Ophir, who is Israeli and works in Buffalo’s Media Effects, Misinformation, & Extremism Lab, said that most people consume news out of context, often reading only the headline and never clicking into the story. Often, the story isn’t even there to click on, with news simply streaming across people’s social media feeds in the form of screenshots and influencer-made infographics.

“It’s important to remember that we’re no longer in the time when people sit down with a newspaper and carefully read through it,” he said. “What happens online is, if the Times puts up a headline that is sensational, emotionally engaging, they share it. Most of the people who read the Times headline aren’t even Times subscribers; they’re scrolling on Twitter and headlines pop up out of their original context and their original chronological order.”
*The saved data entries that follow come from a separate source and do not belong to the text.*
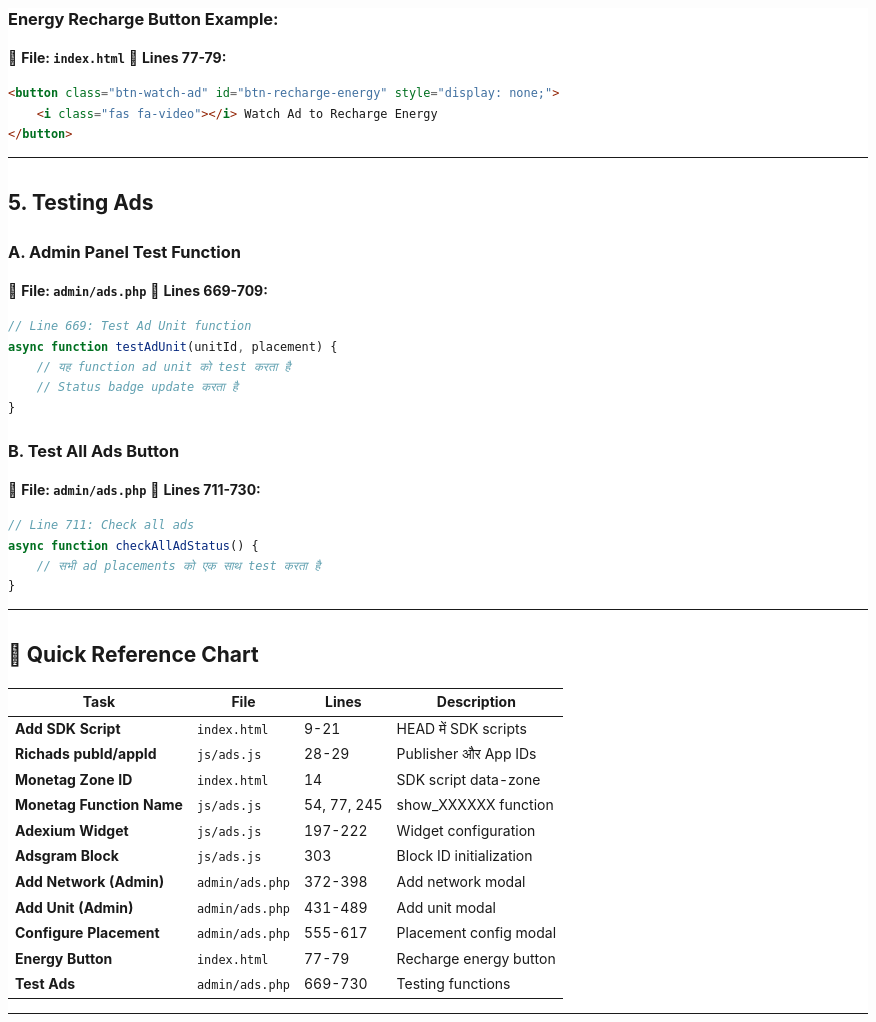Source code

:### Energy Recharge Button Example:

📁 **File: `index.html`**
📍 **Lines 77-79:**

```html
<button class="btn-watch-ad" id="btn-recharge-energy" style="display: none;">
    <i class="fas fa-video"></i> Watch Ad to Recharge Energy
</button>
```

---

## 5. Testing Ads

### A. Admin Panel Test Function

📁 **File: `admin/ads.php`**
📍 **Lines 669-709:**

```javascript
// Line 669: Test Ad Unit function
async function testAdUnit(unitId, placement) {
    // यह function ad unit को test करता है
    // Status badge update करता है
}
```

### B. Test All Ads Button

📁 **File: `admin/ads.php`**
📍 **Lines 711-730:**

```javascript
// Line 711: Check all ads
async function checkAllAdStatus() {
    // सभी ad placements को एक साथ test करता है
}
```

---

## 📝 Quick Reference Chart

| Task | File | Lines | Description |
|------|------|-------|-------------|
| **Add SDK Script** | `index.html` | 9-21 | HEAD में SDK scripts |
| **Richads pubId/appId** | `js/ads.js` | 28-29 | Publisher और App IDs |
| **Monetag Zone ID** | `index.html` | 14 | SDK script data-zone |
| **Monetag Function Name** | `js/ads.js` | 54, 77, 245 | show_XXXXXX function |
| **Adexium Widget** | `js/ads.js` | 197-222 | Widget configuration |
| **Adsgram Block** | `js/ads.js` | 303 | Block ID initialization |
| **Add Network (Admin)** | `admin/ads.php` | 372-398 | Add network modal |
| **Add Unit (Admin)** | `admin/ads.php` | 431-489 | Add unit modal |
| **Configure Placement** | `admin/ads.php` | 555-617 | Placement config modal |
| **Energy Button** | `index.html` | 77-79 | Recharge energy button |
| **Test Ads** | `admin/ads.php` | 669-730 | Testing functions |

---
Similarly, as journalists update news stories to add new information or more nuance — especially in live-update formats, such as the one the Times story used — those updates do not always have as wide a reach as the initial report.
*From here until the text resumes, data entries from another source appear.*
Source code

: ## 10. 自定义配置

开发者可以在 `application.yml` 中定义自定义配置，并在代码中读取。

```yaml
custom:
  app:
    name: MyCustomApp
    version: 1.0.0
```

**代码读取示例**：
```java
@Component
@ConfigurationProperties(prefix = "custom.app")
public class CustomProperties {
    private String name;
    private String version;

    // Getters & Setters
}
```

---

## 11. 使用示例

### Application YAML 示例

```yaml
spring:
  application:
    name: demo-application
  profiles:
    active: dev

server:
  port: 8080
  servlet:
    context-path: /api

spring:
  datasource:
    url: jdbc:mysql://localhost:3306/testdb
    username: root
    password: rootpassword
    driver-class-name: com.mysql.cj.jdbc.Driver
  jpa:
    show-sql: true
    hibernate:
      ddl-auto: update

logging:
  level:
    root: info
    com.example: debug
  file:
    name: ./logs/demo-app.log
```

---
“So now, the headline is almost having a life of its own,” Ophir noted, “independent of the editorial decision making of the Times, and independent of all the features that the Times has on its website to stay up to date.”

Some of this is because of confirmation bias — people don’t want to share the updates if they don’t fit into the narrative they’ve already chosen. “Once you make up your mind, it’s quite a challenge to change it,” Ophir said. “You adopt information to tell you you’re right, and you push away information that tells you you are wrong.”

That’s what happened around the Gaza hospital explosion. When outlets updated their stories to add uncertainty and explain that there were conflicting accounts about responsibility, some social media commenters called the changes “cowardly.” 

It’s clear that publishing news in our current era requires speed — and accuracy. Some of the brightest minds of our time seem to be boggled on how to counteract the way misinformation spreads online. Distrust in the media is high as well, making it easier for people to shrug off information they don’t like, or feel as though they know better than the fact-checkers. It makes for a toxic soup of misinformation, partial information and echo chambers. 

This can feel like an impossible equation to balance, but it’s also clear that both journalists and readers need to grapple with it. As journalists, our job is to emphasize facts — and, when necessary, emphasize uncertainty — in an effort to slow the hunger for hot takes in the 24-hour news cycle. Attribution is one of our tools; we must deploy it responsibly and clearly.

Most of all, we must try to practice what Ophir called “modesty.” Journalists must be modest about the facts, and readers must be modest about their expertise, which means reading carefully. Including — some experts say — the attributions.